TEXT TO READ:
========
Patriots fans have been through a lot. The Super Bowl That Shall Not Be Named. The Super Bowl That Shall Not Be Named II, the worst sequel since the Second World War. Losing to the Jets at home in the playoffs a few weeks after beating them 45-3. Losing an AFC championship game in Denver on a missed extra point. I mean, it speaks volumes that losing a Super Bowl when your quarterback throws for 500 yards doesn’t even crack your top five. Not to mention seeing various beloved player who’d brought so much success get kicked to the curb. Or days like seeing your young star tight end led away in cuffs for going murdery on everyone. But there has never been a stretch like this.

In terms of non-game situations, this was as bad a rotation of the Earth as any Pats fan has ever seen. It wasn’t enough that nature was already giving us a running kick in the pud with steel toed boots, the day basically turned into a bleak, Chekovian winter hellscape when we lost four of our 22 starters* within hours of each other. I only went to public school and state college so pardon my math, but if you cross multiply and divide, that works out to like 45% of your starting lineup. Gone for good.
========
INFORMATION PROVIDED:
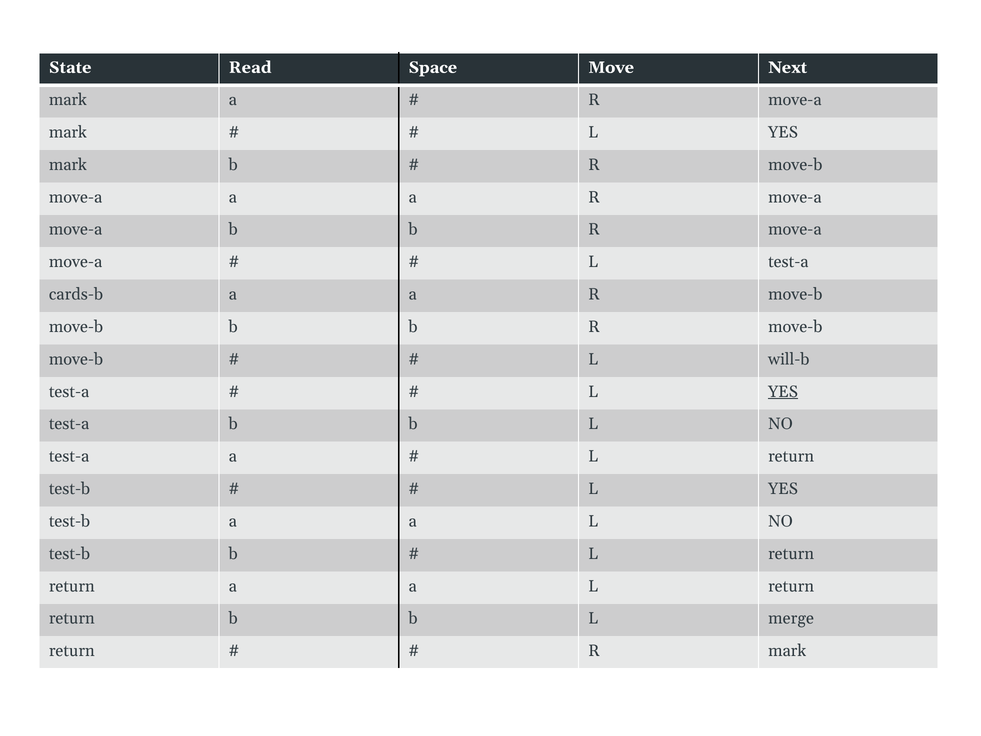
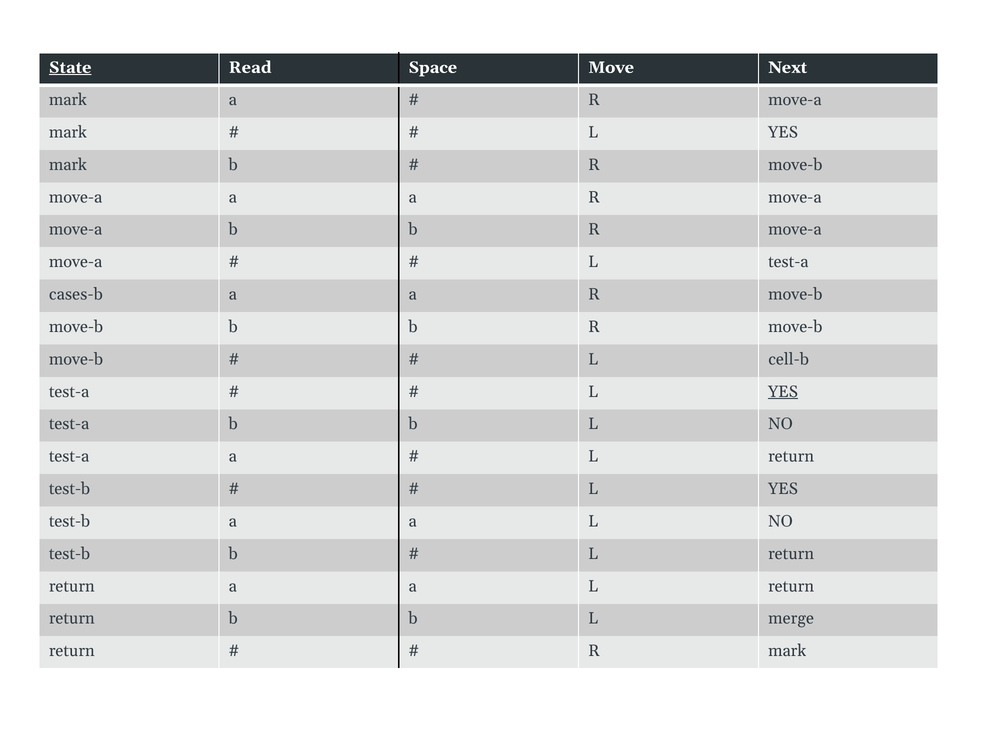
State underline: none -> present
cards-b: cards-b -> cases-b
will-b: will-b -> cell-b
========
PROBLEM: Reproduce the Patriots passage word for word, everything from "Patriots fans have" down to "stretch like this.". The listing plays no part in what comes next.

FINAL RESULT:
Patriots fans have been through a lot. The Super Bowl That Shall Not Be Named. The Super Bowl That Shall Not Be Named II, the worst sequel since the Second World War. Losing to the Jets at home in the playoffs a few weeks after beating them 45-3. Losing an AFC championship game in Denver on a missed extra point. I mean, it speaks volumes that losing a Super Bowl when your quarterback throws for 500 yards doesn’t even crack your top five. Not to mention seeing various beloved player who’d brought so much success get kicked to the curb. Or days like seeing your young star tight end led away in cuffs for going murdery on everyone. But there has never been a stretch like this.